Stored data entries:
#####
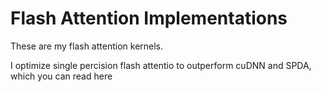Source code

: # Flash Attention Implementations

These are my flash attention kernels. 

I optimize single percision flash attentio to outperform cuDNN and SPDA, which you can read here
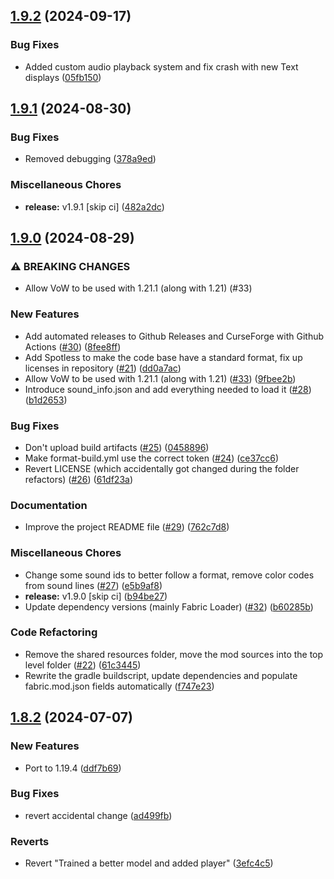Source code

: ## [1.9.2](https://github.com/Team-VoW/WynncraftVoiceProject/compare/v1.9.1...v1.9.2) (2024-09-17)


### Bug Fixes

* Added custom audio playback system and fix crash with new Text displays ([05fb150](https://github.com/Team-VoW/WynncraftVoiceProject/commit/05fb15077ba259c0ca40aca1caebff86f0a5a6ae))

## [1.9.1](https://github.com/Team-VoW/WynncraftVoiceProject/compare/v1.9.0...v1.9.1) (2024-08-30)


### Bug Fixes

* Removed debugging ([378a9ed](https://github.com/Team-VoW/WynncraftVoiceProject/commit/378a9edd1b08f8c8c4c99a3b958923145e15859a))


### Miscellaneous Chores

* **release:** v1.9.1 [skip ci] ([482a2dc](https://github.com/Team-VoW/WynncraftVoiceProject/commit/482a2dcbdc3823f125c2b103821d36308a028c57))

## [1.9.0](https://github.com/Team-VoW/WynncraftVoiceProject/compare/v1.8.2...v1.9.0) (2024-08-29)


### ⚠ BREAKING CHANGES

* Allow VoW to be used with 1.21.1 (along with 1.21) (#33)

### New Features

* Add automated releases to Github Releases and CurseForge with Github Actions ([#30](https://github.com/Team-VoW/WynncraftVoiceProject/issues/30)) ([8fee8ff](https://github.com/Team-VoW/WynncraftVoiceProject/commit/8fee8ffd35df299e708bf042f722b537ef6c485a))
* Add Spotless to make the code base have a standard format, fix up licenses in repository ([#21](https://github.com/Team-VoW/WynncraftVoiceProject/issues/21)) ([dd0a7ac](https://github.com/Team-VoW/WynncraftVoiceProject/commit/dd0a7ac9874dbb806c120bfcf7d7d728da9192df))
* Allow VoW to be used with 1.21.1 (along with 1.21) ([#33](https://github.com/Team-VoW/WynncraftVoiceProject/issues/33)) ([9fbee2b](https://github.com/Team-VoW/WynncraftVoiceProject/commit/9fbee2b0545575b380772b3ab69c7b6fb31e6259))
* Introduce sound_info.json and add everything needed to load it ([#28](https://github.com/Team-VoW/WynncraftVoiceProject/issues/28)) ([b1d2653](https://github.com/Team-VoW/WynncraftVoiceProject/commit/b1d26530b13c12534900643de03e5be6d4af495d))


### Bug Fixes

* Don't upload build artifacts ([#25](https://github.com/Team-VoW/WynncraftVoiceProject/issues/25)) ([0458896](https://github.com/Team-VoW/WynncraftVoiceProject/commit/04588964a4160a88849750c5722200aa422c6240))
* Make format-build.yml use the correct token ([#24](https://github.com/Team-VoW/WynncraftVoiceProject/issues/24)) ([ce37cc6](https://github.com/Team-VoW/WynncraftVoiceProject/commit/ce37cc6b23c13f23df2b60dc0fbe876524998610))
* Revert LICENSE (which accidentally got changed during the folder refactors) ([#26](https://github.com/Team-VoW/WynncraftVoiceProject/issues/26)) ([61df23a](https://github.com/Team-VoW/WynncraftVoiceProject/commit/61df23a269fa9731ed0cb6dbcf59b1136fb1370c))


### Documentation

* Improve the project README file ([#29](https://github.com/Team-VoW/WynncraftVoiceProject/issues/29)) ([762c7d8](https://github.com/Team-VoW/WynncraftVoiceProject/commit/762c7d8ae1f30212781df76821d47cb2d220c325))


### Miscellaneous Chores

* Change some sound ids to better follow a format, remove color codes from sound lines ([#27](https://github.com/Team-VoW/WynncraftVoiceProject/issues/27)) ([e5b9af8](https://github.com/Team-VoW/WynncraftVoiceProject/commit/e5b9af8f71f9fd44fe1868208092a1b1b8c392a8))
* **release:** v1.9.0 [skip ci] ([b94be27](https://github.com/Team-VoW/WynncraftVoiceProject/commit/b94be27c5cbb394ea38eac788d08e29ec8a5cad3))
* Update dependency versions (mainly Fabric Loader) ([#32](https://github.com/Team-VoW/WynncraftVoiceProject/issues/32)) ([b60285b](https://github.com/Team-VoW/WynncraftVoiceProject/commit/b60285b1fc332af3618b54b8d8fe1ab7461fa13c))


### Code Refactoring

* Remove the shared resources folder, move the mod sources into the top level folder ([#22](https://github.com/Team-VoW/WynncraftVoiceProject/issues/22)) ([61c3445](https://github.com/Team-VoW/WynncraftVoiceProject/commit/61c344574335cf7217baba1630e5444f2d2947c8))
* Rewrite the gradle buildscript, update dependencies and populate fabric.mod.json fields automatically ([f747e23](https://github.com/Team-VoW/WynncraftVoiceProject/commit/f747e23784f4a67facbea3c85415b536ea9038a5))

## [1.8.2](https://github.com/Team-VoW/WynncraftVoiceProject/compare/ddf7b698b6dd33b458e11a3a50bda34bfa40c765...v1.8.2) (2024-07-07)


### New Features

* Port to 1.19.4 ([ddf7b69](https://github.com/Team-VoW/WynncraftVoiceProject/commit/ddf7b698b6dd33b458e11a3a50bda34bfa40c765))


### Bug Fixes

* revert accidental change ([ad499fb](https://github.com/Team-VoW/WynncraftVoiceProject/commit/ad499fb2efe80e336d2e466f04088b316ff0fc50))


### Reverts

* Revert "Trained a better model and added player" ([3efc4c5](https://github.com/Team-VoW/WynncraftVoiceProject/commit/3efc4c57f38b08d7e9ad8cd05fab9c88b1b3807e))

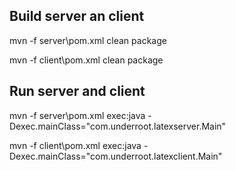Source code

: ## Build server an client 

mvn -f server\pom.xml clean package

mvn -f client\pom.xml clean package

## Run server and client
mvn -f server\pom.xml exec:java -Dexec.mainClass="com.underroot.latexserver.Main"

mvn -f client\pom.xml exec:java -Dexec.mainClass="com.underroot.latexclient.Main"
#####
» **Task prompt**: Print exactly the line containing "mvn -f client\pom.xml clean package" and every line after it through the end of the records above, and nothing else.

» **Output for this task**:
mvn -f client\pom.xml clean package

## Run server and client
mvn -f server\pom.xml exec:java -Dexec.mainClass="com.underroot.latexserver.Main"

mvn -f client\pom.xml exec:java -Dexec.mainClass="com.underroot.latexclient.Main"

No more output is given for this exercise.